RECORDED DATA
________
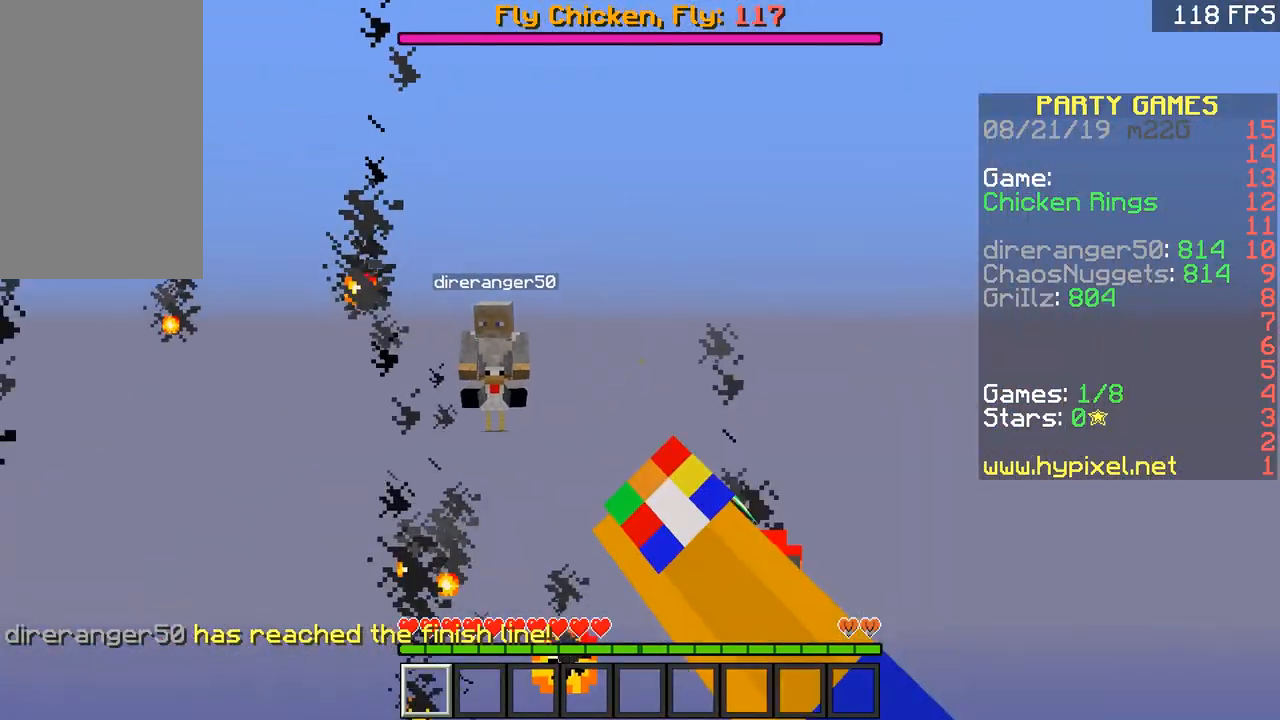
{"keys": ["w"], "mouse": ["left"], "events": [[100, "mouse_left", "down"], [133, "a", "down"], [183, "mouse_left", "up"], [300, "a", "up"], [300, "mouse_left", "down"], [400, "mouse_left", "up"], [450, "mouse_left", "down"], [450, "w", "down"]]}
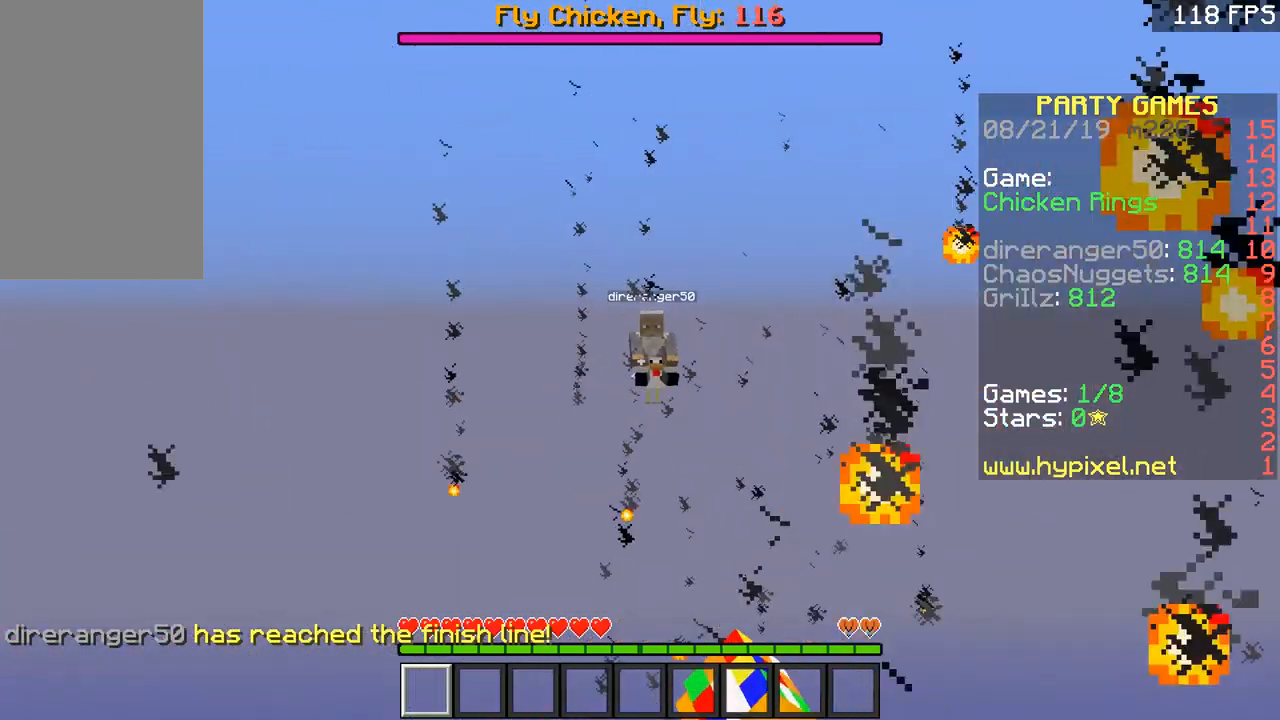
{"keys": ["d"], "mouse": [], "events": [[34, "mouse_left", "up"], [134, "mouse_left", "down"], [200, "w", "up"], [251, "mouse_left", "up"], [284, "mouse_left", "down"], [401, "d", "down"], [451, "mouse_left", "up"]]}
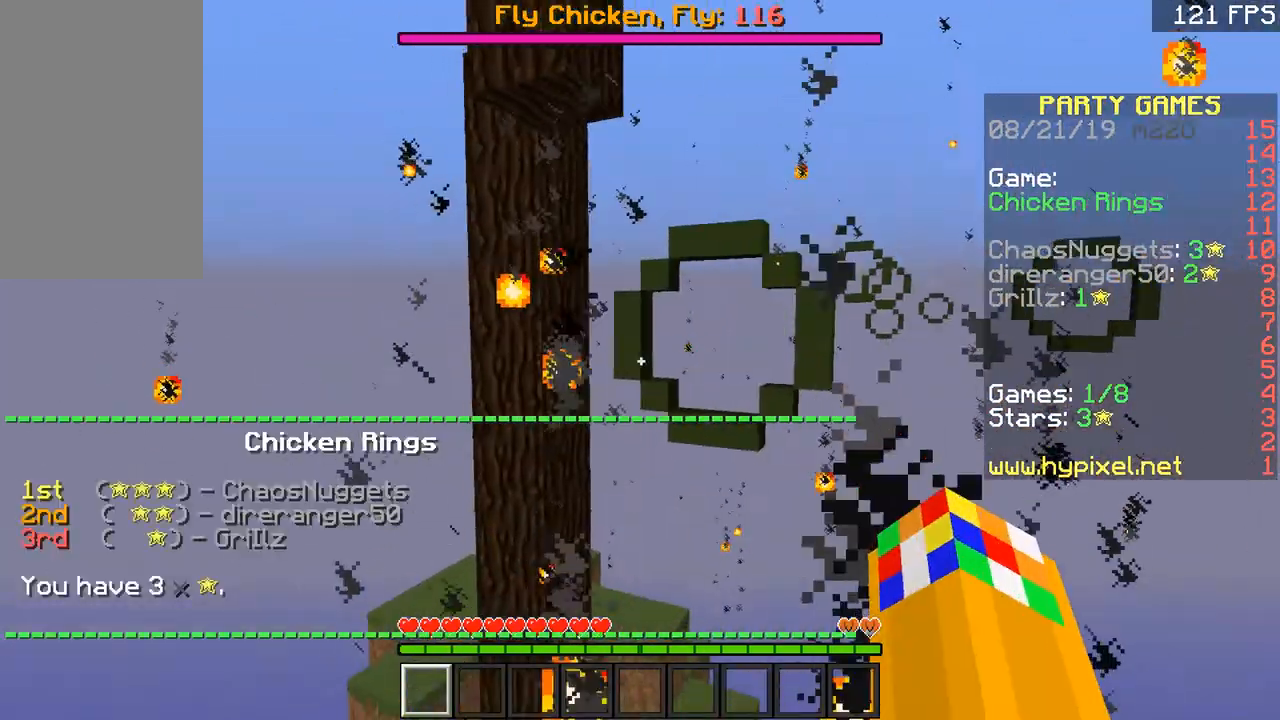
{"keys": ["a", "w"], "mouse": [], "events": [[200, "d", "up"], [300, "w", "down"], [450, "a", "down"]]}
________
WHAT IS BEING ASKED
Before writing out the material above, please remove its pictures; everything else stays exact.

EXERCISE OUTPUT
{"keys": ["w"], "mouse": ["left"], "events": [[100, "mouse_left", "down"], [133, "a", "down"], [183, "mouse_left", "up"], [300, "a", "up"], [300, "mouse_left", "down"], [400, "mouse_left", "up"], [450, "mouse_left", "down"], [450, "w", "down"]]}
{"keys": ["d"], "mouse": [], "events": [[34, "mouse_left", "up"], [134, "mouse_left", "down"], [200, "w", "up"], [251, "mouse_left", "up"], [284, "mouse_left", "down"], [401, "d", "down"], [451, "mouse_left", "up"]]}
{"keys": ["a", "w"], "mouse": [], "events": [[200, "d", "up"], [300, "w", "down"], [450, "a", "down"]]}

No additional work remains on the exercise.